What you are asked to do:
From the data underneath, reproduce exactly the stretch that begins at the line with "left shoulder: (176, 319, -19)" and ends after the line with "right ankle: (457, 490, 48)".

Data supplied:
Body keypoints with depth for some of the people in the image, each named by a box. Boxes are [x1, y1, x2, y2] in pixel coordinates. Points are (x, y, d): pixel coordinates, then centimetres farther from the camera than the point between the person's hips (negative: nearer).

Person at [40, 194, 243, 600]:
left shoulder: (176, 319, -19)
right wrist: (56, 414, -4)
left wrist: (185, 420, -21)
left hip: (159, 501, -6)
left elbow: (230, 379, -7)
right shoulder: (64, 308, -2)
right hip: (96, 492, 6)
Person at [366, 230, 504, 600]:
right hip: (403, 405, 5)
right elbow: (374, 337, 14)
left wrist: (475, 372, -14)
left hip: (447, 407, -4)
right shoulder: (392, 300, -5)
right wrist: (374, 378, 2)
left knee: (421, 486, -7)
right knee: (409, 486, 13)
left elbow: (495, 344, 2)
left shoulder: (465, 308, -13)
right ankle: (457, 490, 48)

==

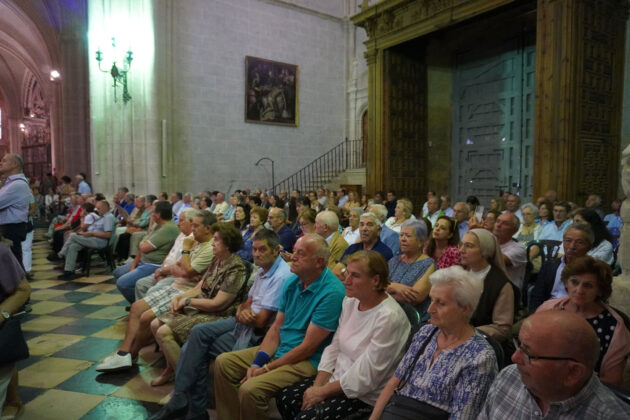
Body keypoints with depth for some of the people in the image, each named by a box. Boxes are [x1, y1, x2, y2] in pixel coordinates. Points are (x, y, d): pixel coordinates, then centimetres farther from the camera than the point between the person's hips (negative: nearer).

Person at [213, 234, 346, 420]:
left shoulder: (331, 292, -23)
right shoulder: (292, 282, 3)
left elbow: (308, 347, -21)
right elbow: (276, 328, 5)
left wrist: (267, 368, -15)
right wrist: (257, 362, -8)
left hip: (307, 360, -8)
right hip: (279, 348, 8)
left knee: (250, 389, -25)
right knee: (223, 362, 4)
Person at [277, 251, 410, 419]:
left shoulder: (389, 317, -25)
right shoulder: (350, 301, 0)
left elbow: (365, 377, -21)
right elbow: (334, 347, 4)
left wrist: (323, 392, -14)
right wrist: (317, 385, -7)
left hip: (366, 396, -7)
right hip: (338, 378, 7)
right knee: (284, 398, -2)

...

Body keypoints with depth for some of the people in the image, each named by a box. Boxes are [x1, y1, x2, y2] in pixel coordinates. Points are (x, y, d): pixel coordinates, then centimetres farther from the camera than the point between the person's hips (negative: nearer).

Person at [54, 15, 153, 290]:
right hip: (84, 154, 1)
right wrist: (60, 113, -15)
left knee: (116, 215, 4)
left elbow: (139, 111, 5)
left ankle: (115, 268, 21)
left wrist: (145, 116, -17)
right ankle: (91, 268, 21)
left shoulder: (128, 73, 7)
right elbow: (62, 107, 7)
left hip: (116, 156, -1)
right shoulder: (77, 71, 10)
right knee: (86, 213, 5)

Task response:
left shoulder: (176, 319, -19)
right wrist: (56, 414, -4)
left wrist: (185, 420, -21)
left hip: (159, 501, -6)
left elbow: (230, 379, -7)
right shoulder: (64, 308, -2)
right hip: (96, 492, 6)
Person at [366, 230, 504, 600]:
right hip: (403, 405, 5)
right elbow: (374, 337, 14)
left wrist: (475, 372, -14)
left hip: (447, 407, -4)
right shoulder: (392, 300, -5)
right wrist: (374, 378, 2)
left knee: (421, 486, -7)
right knee: (409, 486, 13)
left elbow: (495, 344, 2)
left shoulder: (465, 308, -13)
right ankle: (457, 490, 48)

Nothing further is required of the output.